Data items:
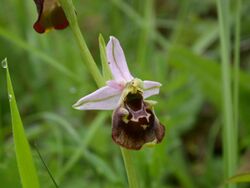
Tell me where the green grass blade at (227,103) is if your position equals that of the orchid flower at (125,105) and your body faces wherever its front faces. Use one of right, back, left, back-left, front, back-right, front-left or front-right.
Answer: left

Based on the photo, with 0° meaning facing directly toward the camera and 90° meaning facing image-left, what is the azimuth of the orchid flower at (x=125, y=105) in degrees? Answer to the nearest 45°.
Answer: approximately 315°
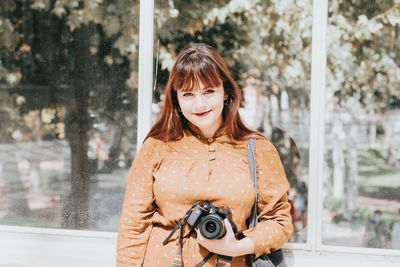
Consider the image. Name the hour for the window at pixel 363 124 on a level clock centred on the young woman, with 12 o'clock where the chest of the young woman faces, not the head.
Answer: The window is roughly at 8 o'clock from the young woman.

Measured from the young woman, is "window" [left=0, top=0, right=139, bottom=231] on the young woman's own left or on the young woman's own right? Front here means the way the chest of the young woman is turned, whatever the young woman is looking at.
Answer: on the young woman's own right

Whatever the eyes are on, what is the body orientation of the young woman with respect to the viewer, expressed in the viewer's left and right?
facing the viewer

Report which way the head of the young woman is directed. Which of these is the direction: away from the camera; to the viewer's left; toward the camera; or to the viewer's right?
toward the camera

Task item ::
Can you edit the rows above so that every "orchid flower" becomes "orchid bloom", with all else unchanged and the pictures left out?

Result for this exercise ::
Tell me where the green grass blade at (227,103) is if your position equals that of the orchid bloom at (125,105) and your body faces wherever its front faces. Use one of right, back, left, back-left, front, back-right, front-left or front-right.
Answer: left

Based on the photo, with 0° meaning facing directly toward the camera and 90° meaning facing image-left, what is the azimuth of the orchid bloom at (x=125, y=105) in degrees? Answer to the nearest 45°.
Answer: approximately 315°
Consider the image. Name the hour for the window at pixel 363 124 on a level clock centred on the young woman, with 12 o'clock where the chest of the young woman faces, not the head.
Answer: The window is roughly at 8 o'clock from the young woman.

Measured from the young woman, is "window" [left=0, top=0, right=139, bottom=231] on the young woman's own left or on the young woman's own right? Front here means the way the chest of the young woman is turned, whatever the young woman is looking at.
Answer: on the young woman's own right

Whatever the eyes are on, what is the body orientation of the young woman with respect to the viewer, expressed in the viewer's left and right?
facing the viewer

Report which way the head of the young woman is directed. Which of these is the direction: away from the camera; to the viewer's left; toward the camera; or to the viewer's right?
toward the camera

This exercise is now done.